Draw the demand curve Q=250-10P. Calculate the price elasticity of demand at
prices of $5, $10, and $15 to show how it changes as you move along this linear demand curve.
You have $100 to spend on food and clothing. The price of food is $4 and the price
of clothing is $10.
a) Graph your budget constraint.
b) Suppose that the government subsidizes clothing such that each unit of clothing is
half price, up to the first five units of clothing. Graph your budget constraint in this
circumstance.
Explain why a consumer’s optimal choice is the point at which her budget constraint
is tangent to an indifference curve.
Consider a free market with demand equal to Q=900-10P and supply equal to
Q=20P.
a) What is the value of consumer surplus? What is the value of producer surplus?
b) Now the government imposes a $15 per unit subsidy on the production of the good.
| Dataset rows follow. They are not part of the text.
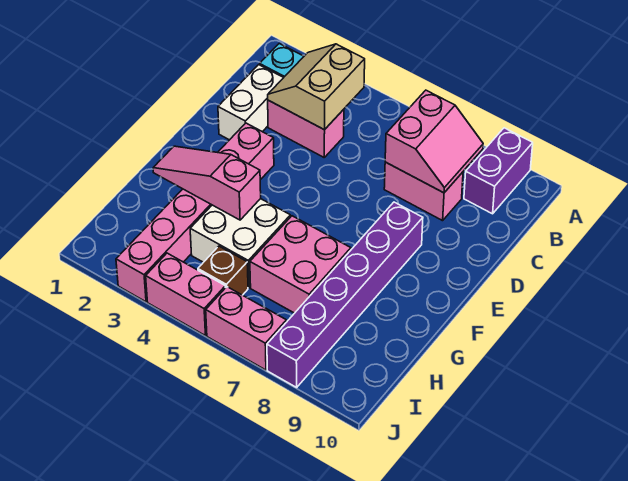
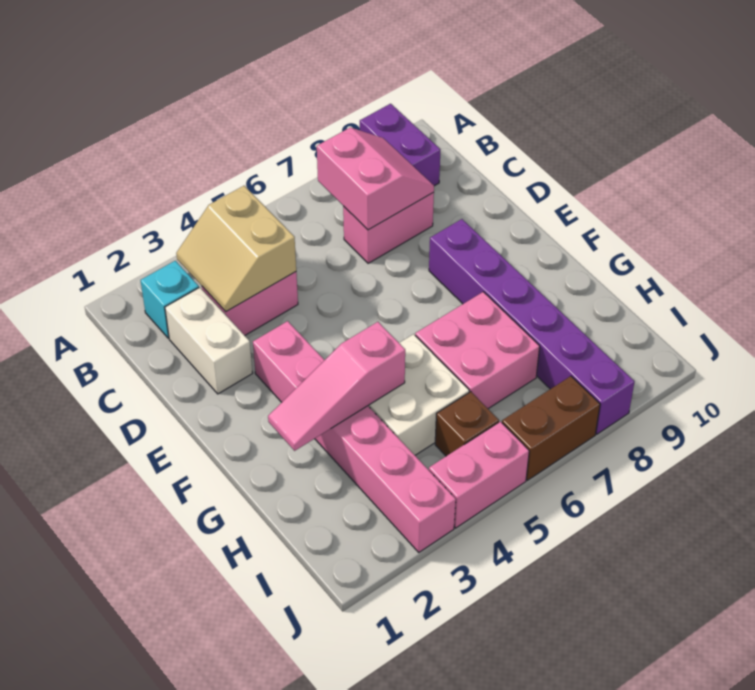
pink 1x2 brick [206,287,286,370] -> brown 1x2 brick [502,376,600,480]

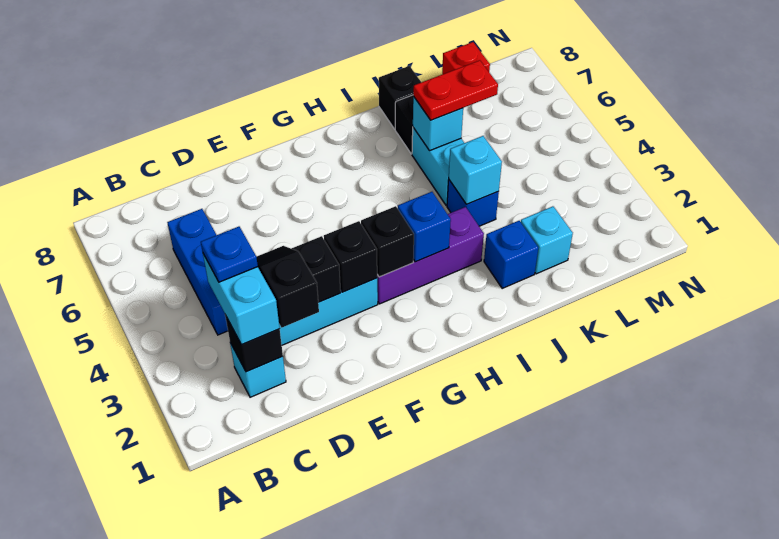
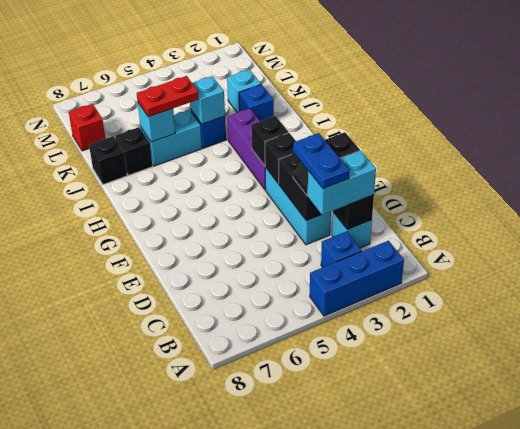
blue 1x1 plate [201,227,258,282] -> blue 1x2 plate [293,133,350,189]
blue 1x3 brick [167,209,228,335] -> blue 1x3 brick moved to [310,241,404,316]
blue 1x1 brick [398,192,451,262] -> blue 1x1 brick moved to [321,232,362,267]
red 1x2 plate [413,60,498,120] -> red 1x2 plate turned to [137,76,199,117]

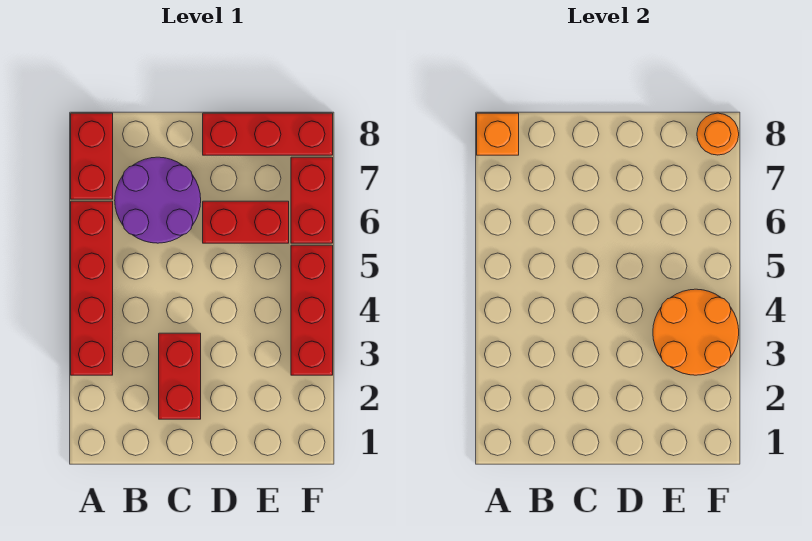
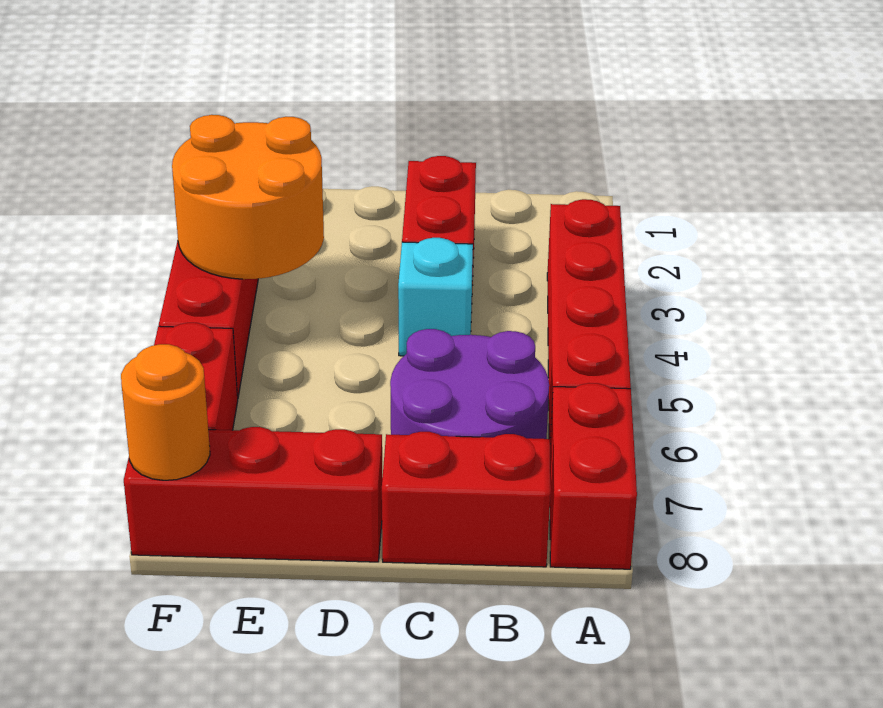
orange 1x1 brick [477,113,519,155] -> none
none -> cyan 1x1 brick [398,238,473,356]
red 1x2 brick [203,201,289,243] -> red 1x2 brick moved to [382,432,550,567]

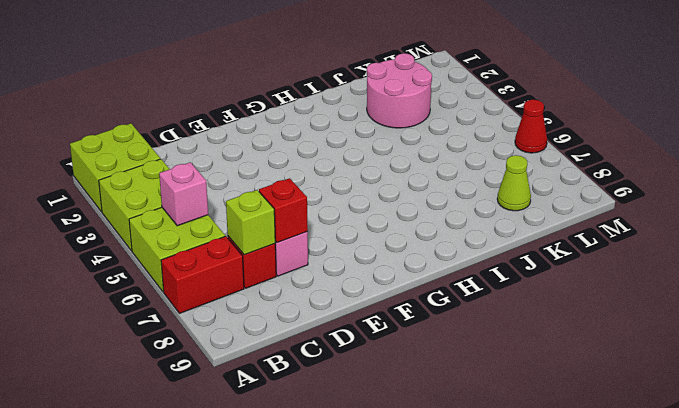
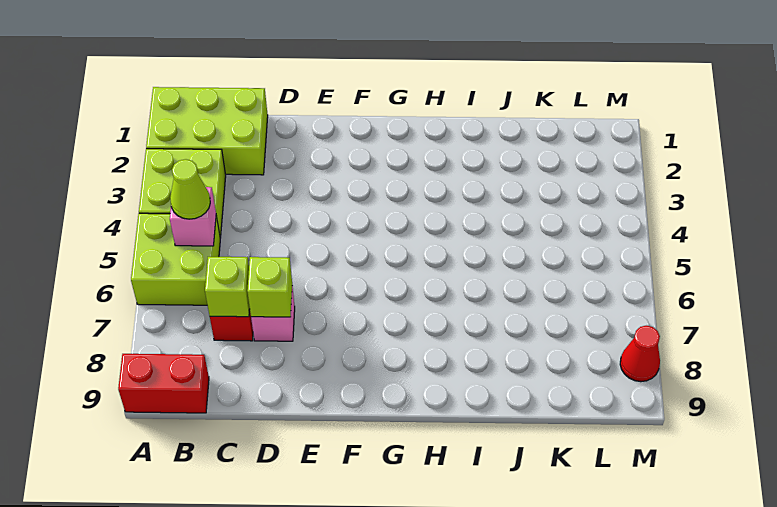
lime 2x2 brick [70,123,160,212] -> lime 2x3 brick [146,87,268,175]
red 1x2 brick [161,236,244,313] -> red 1x2 brick moved to [118,354,209,413]
red 1x1 brick [259,178,308,243] -> lime 1x1 brick [247,257,292,317]
pink 2x2 round brick [367,53,432,128] -> none
lime 1x1 cone [497,155,531,211] -> lime 1x1 cone moved to [170,159,210,219]
red 1x1 cone [515,100,547,153] -> red 1x1 cone moved to [620,326,660,382]

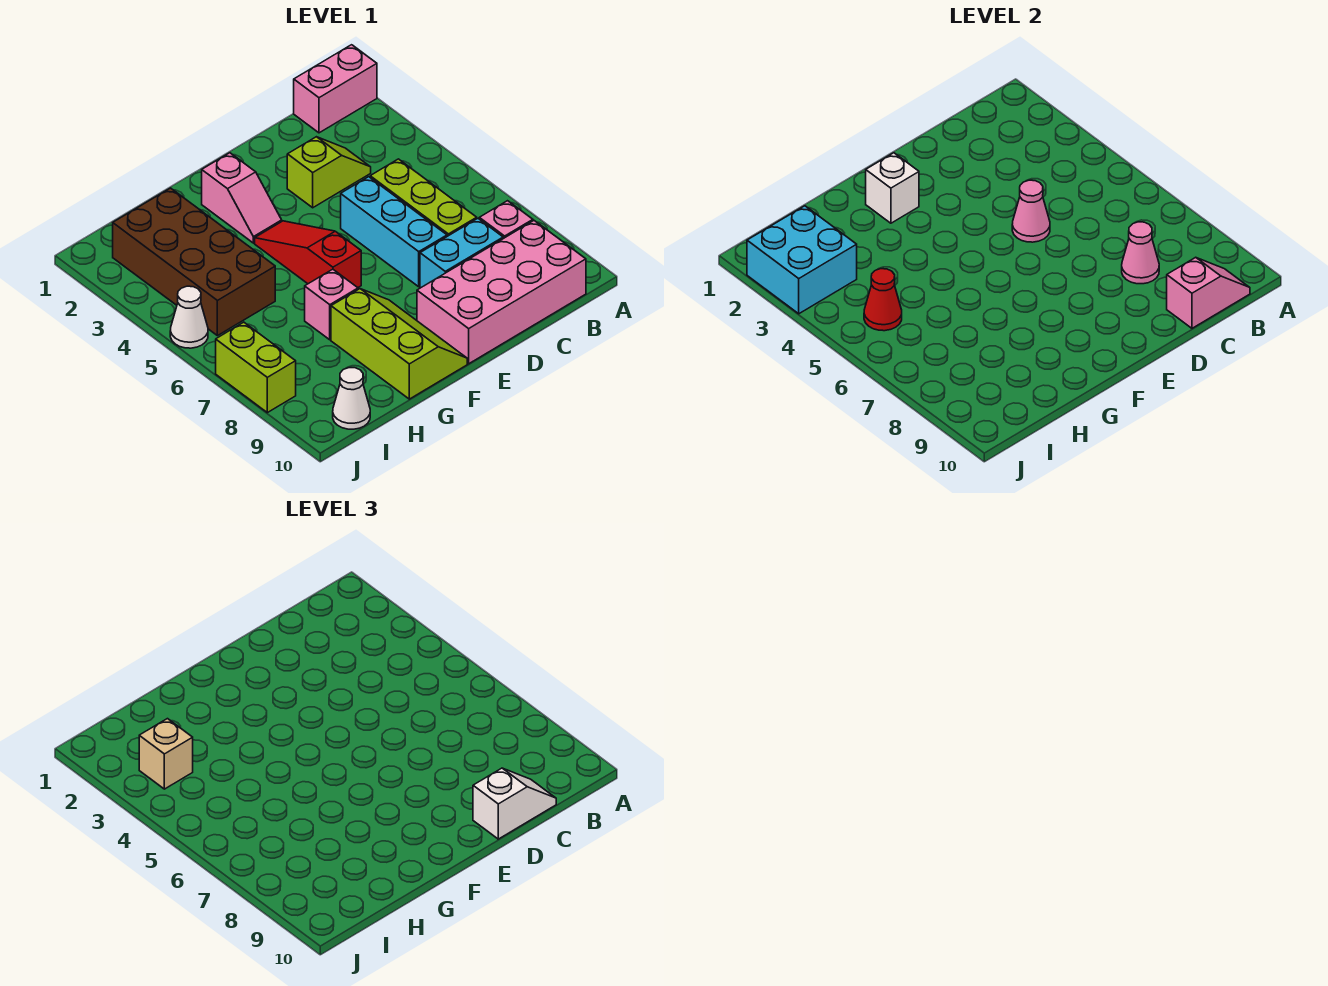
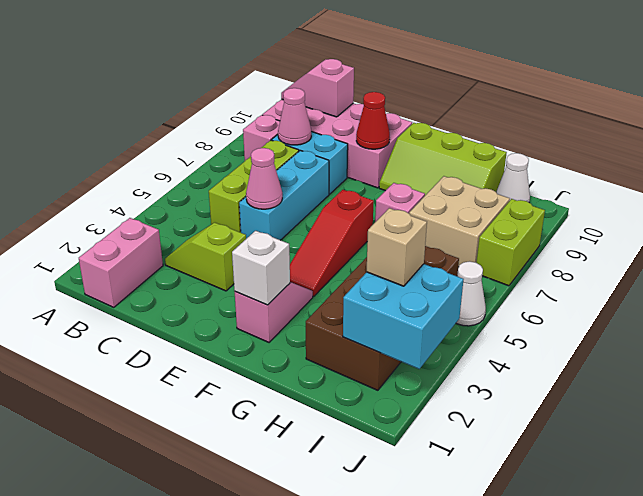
pink 1x2 brick [294,45,377,133] -> pink 1x2 brick turned to [79,218,163,307]
white 1x2 slope [473,768,556,839] -> none
lime 2x3 slope [331,289,467,399] -> lime 2x3 slope turned to [379,123,507,195]
none -> tan 2x2 brick [409,176,510,267]
red 1x1 cone [864,269,902,331] -> red 1x1 cone moved to [356,92,390,149]

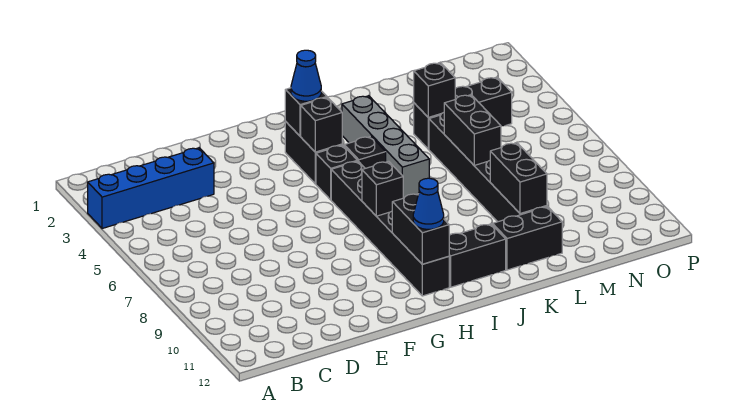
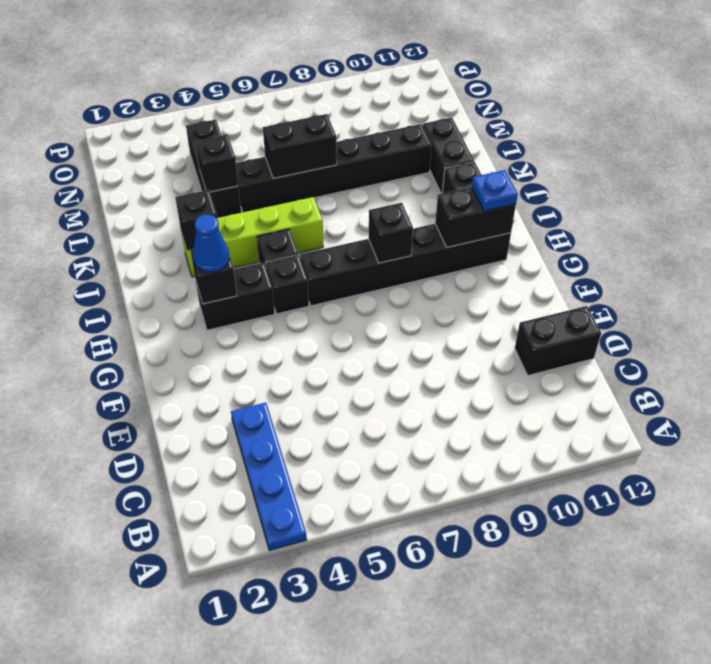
blue 1x4 brick [88,148,214,229] -> blue 1x4 plate [231,403,307,551]
black 1x1 brick [301,97,342,152] -> black 1x1 brick moved to [175,190,217,250]
blue 1x1 cone [413,178,444,229] -> blue 1x1 plate [472,170,518,211]
grey 1x4 brick [342,96,429,198] -> lime 1x4 brick [181,197,323,277]
black 1x2 brick [490,143,547,214] -> black 1x2 brick moved to [515,306,601,375]

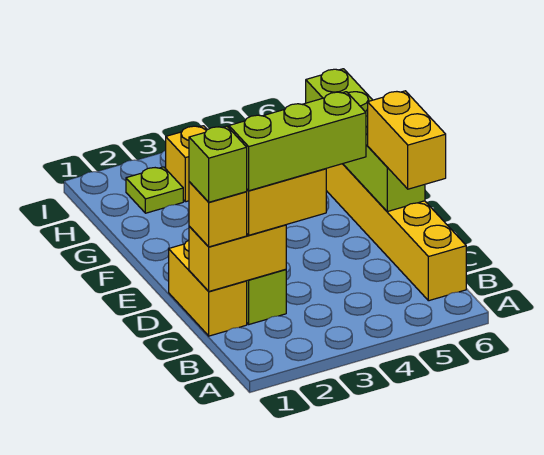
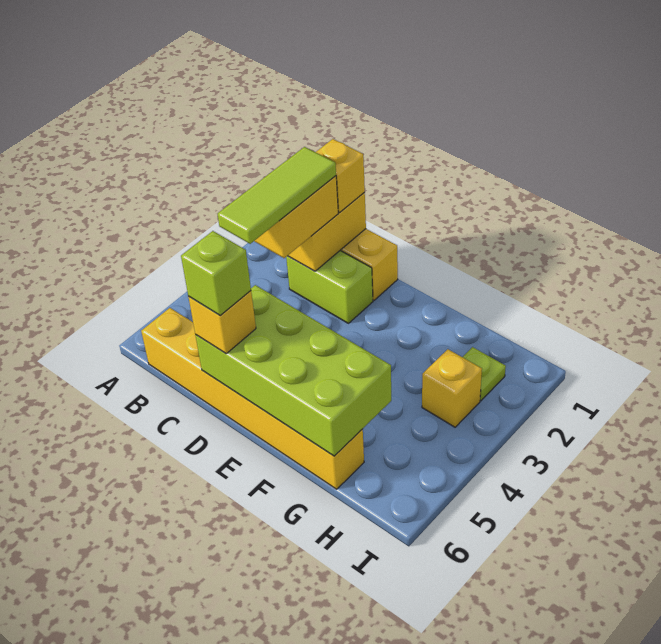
lime 1x1 brick [189,126,247,202] -> lime 1x1 brick moved to [181,231,251,316]
lime 1x3 brick [229,92,366,191] -> lime 1x3 tile [218,147,336,244]
yellow 1x2 brick [368,91,446,189] -> yellow 1x1 brick [188,291,256,353]
lime 1x4 brick [306,69,425,212] -> lime 2x4 brick [195,285,391,456]

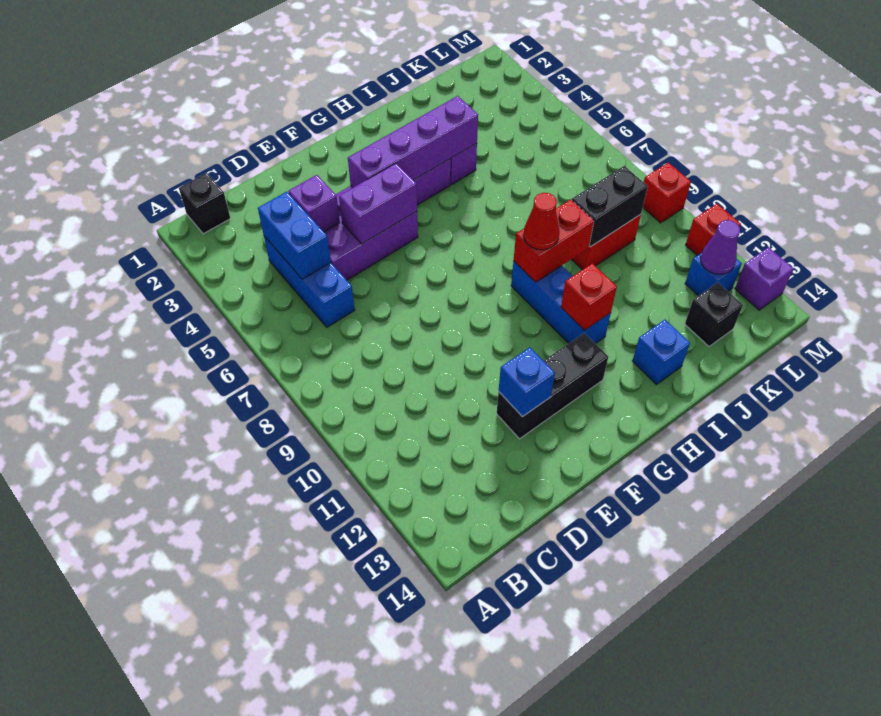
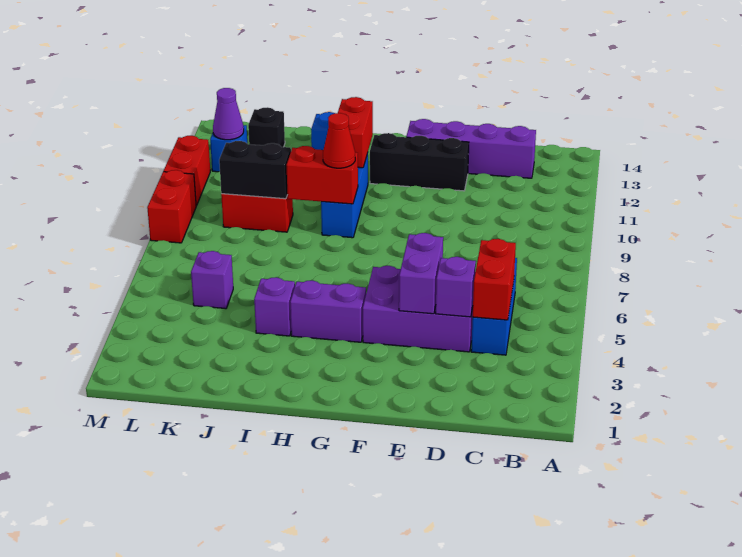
black 1x1 brick [179,173,230,234] -> none
blue 1x2 brick [258,192,331,279] -> red 1x2 brick [473,239,516,320]
purple 1x2 brick [339,163,417,244] -> purple 1x2 brick turned to [399,233,443,314]
blue 1x1 brick [499,347,555,417] -> none
purple 1x4 brick [348,96,478,188] -> purple 1x4 brick moved to [406,119,536,178]
red 1x1 brick [561,263,617,330] -> red 1x2 brick [338,97,373,168]
red 1x1 brick [643,162,691,223] -> red 1x2 brick [147,170,196,243]
red 1x1 brick [686,204,741,256] -> red 1x2 brick [164,136,210,206]
purple 1x1 brick [735,247,794,310] -> purple 1x1 brick moved to [191,251,233,309]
What is the consumer surplus now? The producer surplus? Why is there a deadweight
loss associated with the subsidy, and what is the size of this loss?
You have $4,000 to spend on entertainment this year (lucky you!). The price of a
day trip (T) is $40 and the price of a pizza and a movie (M) is $20. Suppose that your
utility function is:
U(T, M) = T^(3/4)M^(1/4)
a) What combination of T and M will you choose?
b) Suppose that the price of day trips rises to $50. How will this change your decision?